**What you will do**:
A verbatim copy of all the data is required; the pictures should not appear in it.
##### Material for the task #####
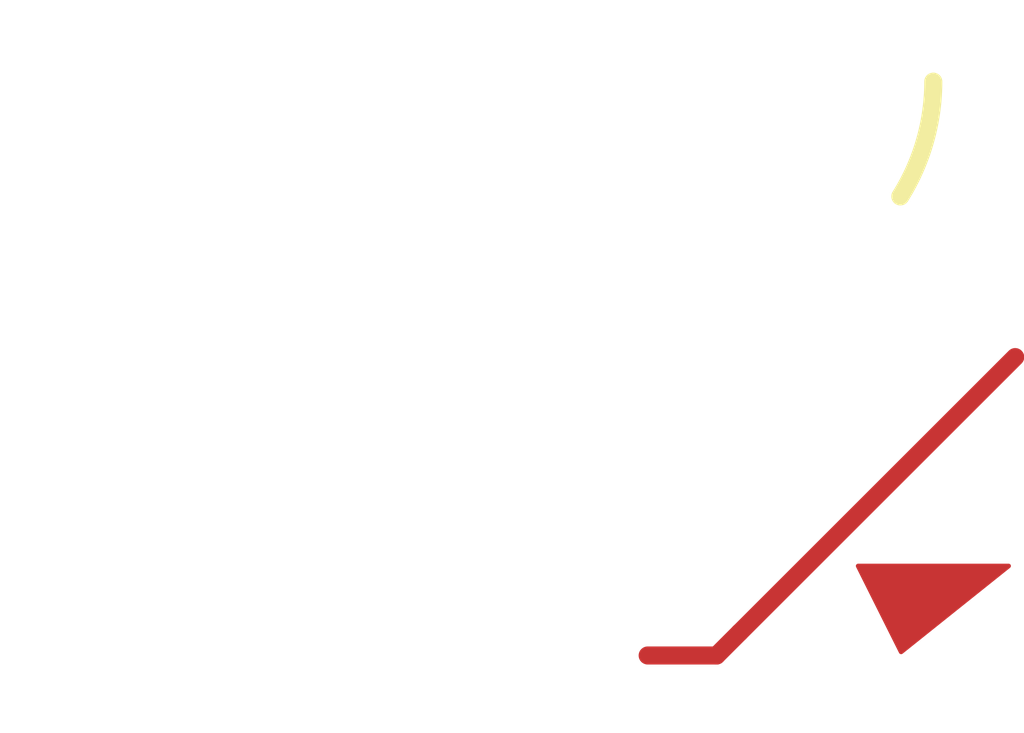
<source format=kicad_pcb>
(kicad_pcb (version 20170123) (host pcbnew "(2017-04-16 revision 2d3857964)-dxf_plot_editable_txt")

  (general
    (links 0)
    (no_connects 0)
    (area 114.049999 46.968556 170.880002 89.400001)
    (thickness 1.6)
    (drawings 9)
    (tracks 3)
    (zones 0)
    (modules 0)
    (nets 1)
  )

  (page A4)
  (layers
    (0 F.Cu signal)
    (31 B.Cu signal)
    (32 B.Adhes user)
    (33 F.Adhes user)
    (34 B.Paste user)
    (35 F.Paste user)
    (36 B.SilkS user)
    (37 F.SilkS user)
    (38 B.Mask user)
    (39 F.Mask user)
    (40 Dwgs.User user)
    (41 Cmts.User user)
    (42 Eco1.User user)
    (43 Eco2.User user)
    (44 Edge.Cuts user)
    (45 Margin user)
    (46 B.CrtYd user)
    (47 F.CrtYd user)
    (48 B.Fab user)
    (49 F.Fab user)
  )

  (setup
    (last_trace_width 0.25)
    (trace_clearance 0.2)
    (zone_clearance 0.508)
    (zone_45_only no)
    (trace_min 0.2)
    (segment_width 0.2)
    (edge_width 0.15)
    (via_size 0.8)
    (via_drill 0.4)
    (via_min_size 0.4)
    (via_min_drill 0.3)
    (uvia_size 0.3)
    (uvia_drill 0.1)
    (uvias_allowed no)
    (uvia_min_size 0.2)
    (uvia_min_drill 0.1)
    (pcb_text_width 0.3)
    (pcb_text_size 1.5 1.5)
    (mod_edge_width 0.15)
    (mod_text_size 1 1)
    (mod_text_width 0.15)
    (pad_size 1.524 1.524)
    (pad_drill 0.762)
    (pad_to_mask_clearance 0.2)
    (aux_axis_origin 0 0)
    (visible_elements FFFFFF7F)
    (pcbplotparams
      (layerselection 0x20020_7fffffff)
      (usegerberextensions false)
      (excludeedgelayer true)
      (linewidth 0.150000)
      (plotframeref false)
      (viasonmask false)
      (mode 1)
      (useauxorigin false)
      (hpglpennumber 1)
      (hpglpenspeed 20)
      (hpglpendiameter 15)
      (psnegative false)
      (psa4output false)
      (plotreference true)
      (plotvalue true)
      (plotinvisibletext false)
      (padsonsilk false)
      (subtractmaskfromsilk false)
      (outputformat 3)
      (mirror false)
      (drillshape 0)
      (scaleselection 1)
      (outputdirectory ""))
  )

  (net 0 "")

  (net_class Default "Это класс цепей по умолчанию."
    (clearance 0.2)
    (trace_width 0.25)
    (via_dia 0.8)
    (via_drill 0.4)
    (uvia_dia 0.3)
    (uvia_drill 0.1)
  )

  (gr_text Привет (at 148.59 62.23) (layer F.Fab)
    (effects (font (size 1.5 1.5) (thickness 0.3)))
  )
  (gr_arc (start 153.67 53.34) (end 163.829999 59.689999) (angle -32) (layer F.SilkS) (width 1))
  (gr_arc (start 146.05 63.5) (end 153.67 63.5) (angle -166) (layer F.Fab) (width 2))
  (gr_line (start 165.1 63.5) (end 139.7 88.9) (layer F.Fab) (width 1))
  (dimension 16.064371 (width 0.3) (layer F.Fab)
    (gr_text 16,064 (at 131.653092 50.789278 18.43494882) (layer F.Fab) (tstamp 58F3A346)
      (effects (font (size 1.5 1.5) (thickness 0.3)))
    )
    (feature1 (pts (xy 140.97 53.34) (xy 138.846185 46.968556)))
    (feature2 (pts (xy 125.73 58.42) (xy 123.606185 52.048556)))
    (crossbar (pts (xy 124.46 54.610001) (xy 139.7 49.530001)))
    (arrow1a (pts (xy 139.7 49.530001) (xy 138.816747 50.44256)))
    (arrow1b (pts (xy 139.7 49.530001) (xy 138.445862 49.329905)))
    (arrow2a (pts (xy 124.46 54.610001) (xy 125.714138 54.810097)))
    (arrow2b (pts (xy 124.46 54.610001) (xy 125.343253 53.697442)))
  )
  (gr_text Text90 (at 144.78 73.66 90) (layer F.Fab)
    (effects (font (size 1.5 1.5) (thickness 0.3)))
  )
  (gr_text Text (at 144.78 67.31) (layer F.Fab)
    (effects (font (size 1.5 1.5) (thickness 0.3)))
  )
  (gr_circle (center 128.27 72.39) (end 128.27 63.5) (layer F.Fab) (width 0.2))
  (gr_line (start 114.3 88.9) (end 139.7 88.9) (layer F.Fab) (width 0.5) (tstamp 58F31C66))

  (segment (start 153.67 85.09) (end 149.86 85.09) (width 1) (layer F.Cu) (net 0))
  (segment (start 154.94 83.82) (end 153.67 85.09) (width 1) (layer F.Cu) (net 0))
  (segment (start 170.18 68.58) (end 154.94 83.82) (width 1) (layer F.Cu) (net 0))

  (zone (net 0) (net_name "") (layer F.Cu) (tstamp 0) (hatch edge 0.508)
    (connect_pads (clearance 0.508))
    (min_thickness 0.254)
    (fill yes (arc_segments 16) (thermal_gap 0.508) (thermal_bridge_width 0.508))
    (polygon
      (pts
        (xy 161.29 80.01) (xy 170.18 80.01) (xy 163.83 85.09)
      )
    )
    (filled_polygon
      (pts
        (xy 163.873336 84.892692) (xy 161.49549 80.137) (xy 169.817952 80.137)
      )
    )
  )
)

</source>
#####
**Exercise response**:
<source format=kicad_pcb>
(kicad_pcb (version 20170123) (host pcbnew "(2017-04-16 revision 2d3857964)-dxf_plot_editable_txt")

  (general
    (links 0)
    (no_connects 0)
    (area 114.049999 46.968556 170.880002 89.400001)
    (thickness 1.6)
    (drawings 9)
    (tracks 3)
    (zones 0)
    (modules 0)
    (nets 1)
  )

  (page A4)
  (layers
    (0 F.Cu signal)
    (31 B.Cu signal)
    (32 B.Adhes user)
    (33 F.Adhes user)
    (34 B.Paste user)
    (35 F.Paste user)
    (36 B.SilkS user)
    (37 F.SilkS user)
    (38 B.Mask user)
    (39 F.Mask user)
    (40 Dwgs.User user)
    (41 Cmts.User user)
    (42 Eco1.User user)
    (43 Eco2.User user)
    (44 Edge.Cuts user)
    (45 Margin user)
    (46 B.CrtYd user)
    (47 F.CrtYd user)
    (48 B.Fab user)
    (49 F.Fab user)
  )

  (setup
    (last_trace_width 0.25)
    (trace_clearance 0.2)
    (zone_clearance 0.508)
    (zone_45_only no)
    (trace_min 0.2)
    (segment_width 0.2)
    (edge_width 0.15)
    (via_size 0.8)
    (via_drill 0.4)
    (via_min_size 0.4)
    (via_min_drill 0.3)
    (uvia_size 0.3)
    (uvia_drill 0.1)
    (uvias_allowed no)
    (uvia_min_size 0.2)
    (uvia_min_drill 0.1)
    (pcb_text_width 0.3)
    (pcb_text_size 1.5 1.5)
    (mod_edge_width 0.15)
    (mod_text_size 1 1)
    (mod_text_width 0.15)
    (pad_size 1.524 1.524)
    (pad_drill 0.762)
    (pad_to_mask_clearance 0.2)
    (aux_axis_origin 0 0)
    (visible_elements FFFFFF7F)
    (pcbplotparams
      (layerselection 0x20020_7fffffff)
      (usegerberextensions false)
      (excludeedgelayer true)
      (linewidth 0.150000)
      (plotframeref false)
      (viasonmask false)
      (mode 1)
      (useauxorigin false)
      (hpglpennumber 1)
      (hpglpenspeed 20)
      (hpglpendiameter 15)
      (psnegative false)
      (psa4output false)
      (plotreference true)
      (plotvalue true)
      (plotinvisibletext false)
      (padsonsilk false)
      (subtractmaskfromsilk false)
      (outputformat 3)
      (mirror false)
      (drillshape 0)
      (scaleselection 1)
      (outputdirectory ""))
  )

  (net 0 "")

  (net_class Default "Это класс цепей по умолчанию."
    (clearance 0.2)
    (trace_width 0.25)
    (via_dia 0.8)
    (via_drill 0.4)
    (uvia_dia 0.3)
    (uvia_drill 0.1)
  )

  (gr_text Привет (at 148.59 62.23) (layer F.Fab)
    (effects (font (size 1.5 1.5) (thickness 0.3)))
  )
  (gr_arc (start 153.67 53.34) (end 163.829999 59.689999) (angle -32) (layer F.SilkS) (width 1))
  (gr_arc (start 146.05 63.5) (end 153.67 63.5) (angle -166) (layer F.Fab) (width 2))
  (gr_line (start 165.1 63.5) (end 139.7 88.9) (layer F.Fab) (width 1))
  (dimension 16.064371 (width 0.3) (layer F.Fab)
    (gr_text 16,064 (at 131.653092 50.789278 18.43494882) (layer F.Fab) (tstamp 58F3A346)
      (effects (font (size 1.5 1.5) (thickness 0.3)))
    )
    (feature1 (pts (xy 140.97 53.34) (xy 138.846185 46.968556)))
    (feature2 (pts (xy 125.73 58.42) (xy 123.606185 52.048556)))
    (crossbar (pts (xy 124.46 54.610001) (xy 139.7 49.530001)))
    (arrow1a (pts (xy 139.7 49.530001) (xy 138.816747 50.44256)))
    (arrow1b (pts (xy 139.7 49.530001) (xy 138.445862 49.329905)))
    (arrow2a (pts (xy 124.46 54.610001) (xy 125.714138 54.810097)))
    (arrow2b (pts (xy 124.46 54.610001) (xy 125.343253 53.697442)))
  )
  (gr_text Text90 (at 144.78 73.66 90) (layer F.Fab)
    (effects (font (size 1.5 1.5) (thickness 0.3)))
  )
  (gr_text Text (at 144.78 67.31) (layer F.Fab)
    (effects (font (size 1.5 1.5) (thickness 0.3)))
  )
  (gr_circle (center 128.27 72.39) (end 128.27 63.5) (layer F.Fab) (width 0.2))
  (gr_line (start 114.3 88.9) (end 139.7 88.9) (layer F.Fab) (width 0.5) (tstamp 58F31C66))

  (segment (start 153.67 85.09) (end 149.86 85.09) (width 1) (layer F.Cu) (net 0))
  (segment (start 154.94 83.82) (end 153.67 85.09) (width 1) (layer F.Cu) (net 0))
  (segment (start 170.18 68.58) (end 154.94 83.82) (width 1) (layer F.Cu) (net 0))

  (zone (net 0) (net_name "") (layer F.Cu) (tstamp 0) (hatch edge 0.508)
    (connect_pads (clearance 0.508))
    (min_thickness 0.254)
    (fill yes (arc_segments 16) (thermal_gap 0.508) (thermal_bridge_width 0.508))
    (polygon
      (pts
        (xy 161.29 80.01) (xy 170.18 80.01) (xy 163.83 85.09)
      )
    )
    (filled_polygon
      (pts
        (xy 163.873336 84.892692) (xy 161.49549 80.137) (xy 169.817952 80.137)
      )
    )
  )
)

</source>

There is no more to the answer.